EXERCISE DESCRIPTION |
Begin at the line containing "an IHC photomicrograph" in the data below and go on through the line containing "cells display strong", repeating each line exactly; include both ends and no other line.
===== SUPPLIED INFORMATION =====
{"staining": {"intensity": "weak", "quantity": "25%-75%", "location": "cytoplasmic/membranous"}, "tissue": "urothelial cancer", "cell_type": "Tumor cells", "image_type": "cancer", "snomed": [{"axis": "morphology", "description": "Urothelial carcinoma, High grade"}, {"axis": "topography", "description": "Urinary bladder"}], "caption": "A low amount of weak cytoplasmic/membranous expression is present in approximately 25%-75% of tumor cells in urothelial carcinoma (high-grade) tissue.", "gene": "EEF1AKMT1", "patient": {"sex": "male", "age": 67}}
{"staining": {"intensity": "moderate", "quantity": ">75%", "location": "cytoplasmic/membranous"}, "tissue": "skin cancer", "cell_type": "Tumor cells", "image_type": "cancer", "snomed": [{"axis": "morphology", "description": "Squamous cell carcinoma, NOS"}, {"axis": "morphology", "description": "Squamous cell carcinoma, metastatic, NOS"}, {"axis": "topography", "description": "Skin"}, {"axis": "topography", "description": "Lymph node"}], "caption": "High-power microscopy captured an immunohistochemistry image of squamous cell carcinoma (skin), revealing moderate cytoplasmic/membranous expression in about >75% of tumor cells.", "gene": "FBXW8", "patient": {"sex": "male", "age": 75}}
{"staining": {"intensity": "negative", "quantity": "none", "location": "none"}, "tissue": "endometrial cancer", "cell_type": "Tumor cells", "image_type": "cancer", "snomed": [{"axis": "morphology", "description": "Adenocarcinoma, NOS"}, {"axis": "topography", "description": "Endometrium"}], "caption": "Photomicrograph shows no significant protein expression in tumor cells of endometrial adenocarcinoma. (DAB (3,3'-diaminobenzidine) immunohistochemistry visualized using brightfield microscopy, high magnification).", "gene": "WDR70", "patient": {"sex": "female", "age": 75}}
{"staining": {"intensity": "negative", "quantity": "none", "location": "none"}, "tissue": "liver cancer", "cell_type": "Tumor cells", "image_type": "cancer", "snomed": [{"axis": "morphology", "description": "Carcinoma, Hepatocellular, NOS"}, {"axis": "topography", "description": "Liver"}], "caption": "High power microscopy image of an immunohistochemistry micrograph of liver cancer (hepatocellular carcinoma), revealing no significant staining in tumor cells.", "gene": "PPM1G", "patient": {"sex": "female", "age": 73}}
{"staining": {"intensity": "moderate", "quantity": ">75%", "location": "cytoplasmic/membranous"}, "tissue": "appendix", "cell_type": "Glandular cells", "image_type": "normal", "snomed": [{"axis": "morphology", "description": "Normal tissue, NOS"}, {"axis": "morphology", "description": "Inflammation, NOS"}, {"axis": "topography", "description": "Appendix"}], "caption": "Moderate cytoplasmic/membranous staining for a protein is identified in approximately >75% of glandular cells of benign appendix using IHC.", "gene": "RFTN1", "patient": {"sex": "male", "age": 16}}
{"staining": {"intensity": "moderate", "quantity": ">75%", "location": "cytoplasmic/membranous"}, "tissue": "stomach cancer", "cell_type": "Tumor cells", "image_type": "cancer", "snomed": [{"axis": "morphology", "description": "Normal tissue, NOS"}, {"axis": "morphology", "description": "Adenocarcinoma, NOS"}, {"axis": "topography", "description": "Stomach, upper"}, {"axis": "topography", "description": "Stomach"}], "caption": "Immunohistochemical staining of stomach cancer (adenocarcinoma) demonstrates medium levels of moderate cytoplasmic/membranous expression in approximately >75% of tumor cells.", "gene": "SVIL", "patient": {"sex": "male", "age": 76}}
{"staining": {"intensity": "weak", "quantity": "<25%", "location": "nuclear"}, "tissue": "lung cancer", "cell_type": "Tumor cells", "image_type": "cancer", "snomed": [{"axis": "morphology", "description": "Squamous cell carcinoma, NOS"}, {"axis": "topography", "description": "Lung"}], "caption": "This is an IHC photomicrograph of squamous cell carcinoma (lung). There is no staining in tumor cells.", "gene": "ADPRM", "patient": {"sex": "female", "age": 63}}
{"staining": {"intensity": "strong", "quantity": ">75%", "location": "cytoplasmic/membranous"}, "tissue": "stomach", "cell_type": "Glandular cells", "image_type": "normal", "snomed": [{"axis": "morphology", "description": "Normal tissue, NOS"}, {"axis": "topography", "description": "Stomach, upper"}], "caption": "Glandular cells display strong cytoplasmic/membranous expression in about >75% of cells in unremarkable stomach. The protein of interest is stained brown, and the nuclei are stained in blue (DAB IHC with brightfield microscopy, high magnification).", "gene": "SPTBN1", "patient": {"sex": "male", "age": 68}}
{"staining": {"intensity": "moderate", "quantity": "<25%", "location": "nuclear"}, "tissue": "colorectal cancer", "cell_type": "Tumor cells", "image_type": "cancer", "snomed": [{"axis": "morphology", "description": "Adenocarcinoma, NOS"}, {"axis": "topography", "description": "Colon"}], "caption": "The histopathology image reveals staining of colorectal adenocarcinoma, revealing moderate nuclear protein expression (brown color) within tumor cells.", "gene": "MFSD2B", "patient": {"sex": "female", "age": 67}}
=====
WORKED SOLUTION |
{"staining": {"intensity": "weak", "quantity": "<25%", "location": "nuclear"}, "tissue": "lung cancer", "cell_type": "Tumor cells", "image_type": "cancer", "snomed": [{"axis": "morphology", "description": "Squamous cell carcinoma, NOS"}, {"axis": "topography", "description": "Lung"}], "caption": "This is an IHC photomicrograph of squamous cell carcinoma (lung). There is no staining in tumor cells.", "gene": "ADPRM", "patient": {"sex": "female", "age": 63}}
{"staining": {"intensity": "strong", "quantity": ">75%", "location": "cytoplasmic/membranous"}, "tissue": "stomach", "cell_type": "Glandular cells", "image_type": "normal", "snomed": [{"axis": "morphology", "description": "Normal tissue, NOS"}, {"axis": "topography", "description": "Stomach, upper"}], "caption": "Glandular cells display strong cytoplasmic/membranous expression in about >75% of cells in unremarkable stomach. The protein of interest is stained brown, and the nuclei are stained in blue (DAB IHC with brightfield microscopy, high magnification).", "gene": "SPTBN1", "patient": {"sex": "male", "age": 68}}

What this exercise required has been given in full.